Data for analysis:
_ _ _
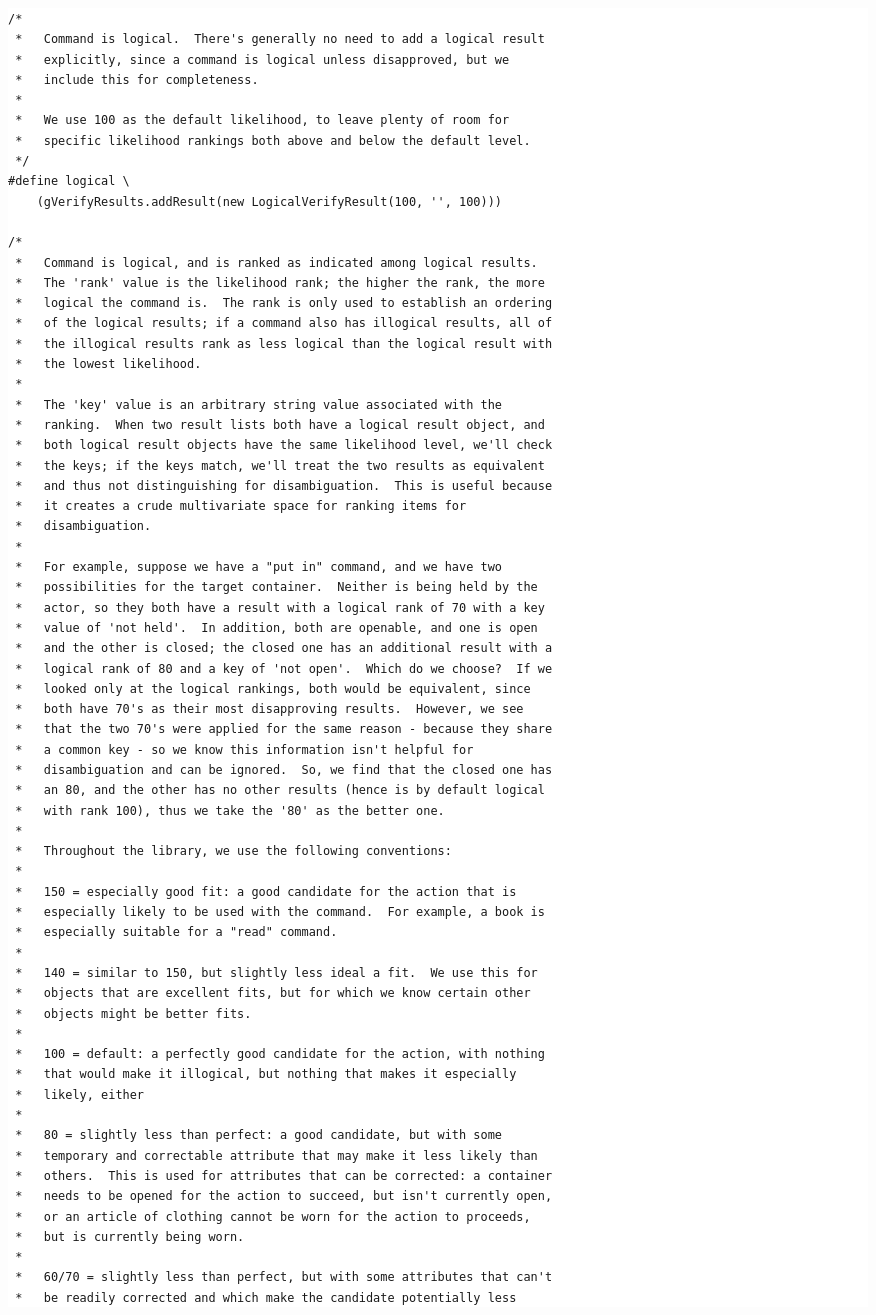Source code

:     /* 
     *   Command is logical.  There's generally no need to add a logical result
     *   explicitly, since a command is logical unless disapproved, but we
     *   include this for completeness.
     *   
     *   We use 100 as the default likelihood, to leave plenty of room for
     *   specific likelihood rankings both above and below the default level.  
     */
    #define logical \
        (gVerifyResults.addResult(new LogicalVerifyResult(100, '', 100)))

    /* 
     *   Command is logical, and is ranked as indicated among logical results.
     *   The 'rank' value is the likelihood rank; the higher the rank, the more
     *   logical the command is.  The rank is only used to establish an ordering
     *   of the logical results; if a command also has illogical results, all of
     *   the illogical results rank as less logical than the logical result with
     *   the lowest likelihood.
     *   
     *   The 'key' value is an arbitrary string value associated with the
     *   ranking.  When two result lists both have a logical result object, and
     *   both logical result objects have the same likelihood level, we'll check
     *   the keys; if the keys match, we'll treat the two results as equivalent
     *   and thus not distinguishing for disambiguation.  This is useful because
     *   it creates a crude multivariate space for ranking items for
     *   disambiguation.
     *   
     *   For example, suppose we have a "put in" command, and we have two
     *   possibilities for the target container.  Neither is being held by the
     *   actor, so they both have a result with a logical rank of 70 with a key
     *   value of 'not held'.  In addition, both are openable, and one is open
     *   and the other is closed; the closed one has an additional result with a
     *   logical rank of 80 and a key of 'not open'.  Which do we choose?  If we
     *   looked only at the logical rankings, both would be equivalent, since
     *   both have 70's as their most disapproving results.  However, we see
     *   that the two 70's were applied for the same reason - because they share
     *   a common key - so we know this information isn't helpful for
     *   disambiguation and can be ignored.  So, we find that the closed one has
     *   an 80, and the other has no other results (hence is by default logical
     *   with rank 100), thus we take the '80' as the better one.
     *   
     *   Throughout the library, we use the following conventions:
     *   
     *   150 = especially good fit: a good candidate for the action that is
     *   especially likely to be used with the command.  For example, a book is
     *   especially suitable for a "read" command.
     *   
     *   140 = similar to 150, but slightly less ideal a fit.  We use this for
     *   objects that are excellent fits, but for which we know certain other
     *   objects might be better fits.
     *   
     *   100 = default: a perfectly good candidate for the action, with nothing
     *   that would make it illogical, but nothing that makes it especially
     *   likely, either
     *   
     *   80 = slightly less than perfect: a good candidate, but with some
     *   temporary and correctable attribute that may make it less likely than
     *   others.  This is used for attributes that can be corrected: a container
     *   needs to be opened for the action to succeed, but isn't currently open,
     *   or an article of clothing cannot be worn for the action to proceeds,
     *   but is currently being worn.
     *   
     *   60/70 = slightly less than perfect, but with some attributes that can't
     *   be readily corrected and which make the candidate potentially less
_ _ _
Task to complete:
Begin at the first line of the entries and stop after the line holding "rank, the more"; repeat those lines exactly, but not the pictures.

Result of the task:
Source code

:     /* 
     *   Command is logical.  There's generally no need to add a logical result
     *   explicitly, since a command is logical unless disapproved, but we
     *   include this for completeness.
     *   
     *   We use 100 as the default likelihood, to leave plenty of room for
     *   specific likelihood rankings both above and below the default level.  
     */
    #define logical \
        (gVerifyResults.addResult(new LogicalVerifyResult(100, '', 100)))

    /* 
     *   Command is logical, and is ranked as indicated among logical results.
     *   The 'rank' value is the likelihood rank; the higher the rank, the more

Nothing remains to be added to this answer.